Jovem, vítima de acidente, espera há uma semana por vaga para cirurgia em Campo Grande

É o segundo paciente com fratura que nesta semana que não pode ser atendido na cidade.

Flávio Paes/Região News

19 de Setembro de 2014 - 13:00

Como o Hospital Elmiria Silvério Barbosa não tem estrutura para cirurgias ortopédicas mais complexas, desde quinta-feira Jackson Barbosa, jovem de 17 anos que fraturou a perna direita abaixo do joelho numa queda de motocicleta, aguarda vaga nos hospitais da Capital para ser encaminhado a Campo Grande. 
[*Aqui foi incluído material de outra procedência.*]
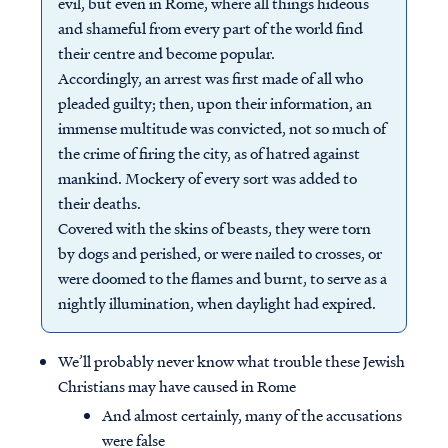
evil, but even in Rome, where all things hideous
and shameful from every part of the world find
their centre and become popular.
Accordingly, an arrest was first made of all who
pleaded guilty; then, upon their information, an
immense multitude was convicted, not so much of
the crime of firing the city, as of hatred against
mankind. Mockery of every sort was added to
their deaths.
Covered with the skins of beasts, they were torn
by dogs and perished, or were nailed to crosses, or
were doomed to the flames and burnt, to serve as a
nightly illumination, when daylight had expired.
We’ll probably never know what trouble these Jewish
Christians may have caused in Rome
And almost certainly, many of the accusations
were false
É o segundo paciente com fratura que nesta semana não pode ser atendido na cidade. O funcionário público municipal, Márcio Martins, que fraturou o braço em três lugares ao cair de um caminhão, ficou cinco dias à espera de vaga. 

A Central de Regulação autorizou sua transferência para Aquidauana, mas a família na quarta-feira preferiu levá-lo à Capital, onde foi operado no mesmo dia á noite no Hospital do Pênfigo. Já o caso de Jackson Barbosa permanece sem solução. Segundo o tio dele, o assentado Ramão Geremias da Costa, o rapaz caiu da motocicleta quarta-feira à noite, dia 10, quando  foi pescar em companhia de um colega.

Passou a noite em claro, com dores, porque o SAMU (Serviço de Atendimento Móvel de Urgência), embora tenha sido acionado, não deslocou ambulância até sua casa onde o sobrinho mora (no Núcleo João Batista do Eldorado). Na manhã do dia  seguinte, quinta-feira, o rapaz veio de ônibus para ser atendido no hospital e desde então está internado.

“Os médicos disseram que o joelho do Jackson está muito inchado e de imediato não tem condições de ser operado”, informa. Sidrolândia não tem estrutura, de equipamentos, nem de equipe médica, para cirurgias de fraturas mais graves ou traumatismo.

Um ortopedista presta atendimento às segundas-feiras, mas não faz cirurgias porque o hospital Elmiria Silvério Barbosa, não tem arco-cirúrgico (equipamento de raios-x usado em cirurgias de urologia, ortopedia, vasculares, implantes de marca passos entre outros procedimentos). O hospital tentou comprar o equipamento (que custa R$ 210 mil) por meio de emenda parlamentar, mas o Ministério da Saúde vetou porque a instituição não tem credenciamento para usar o arco.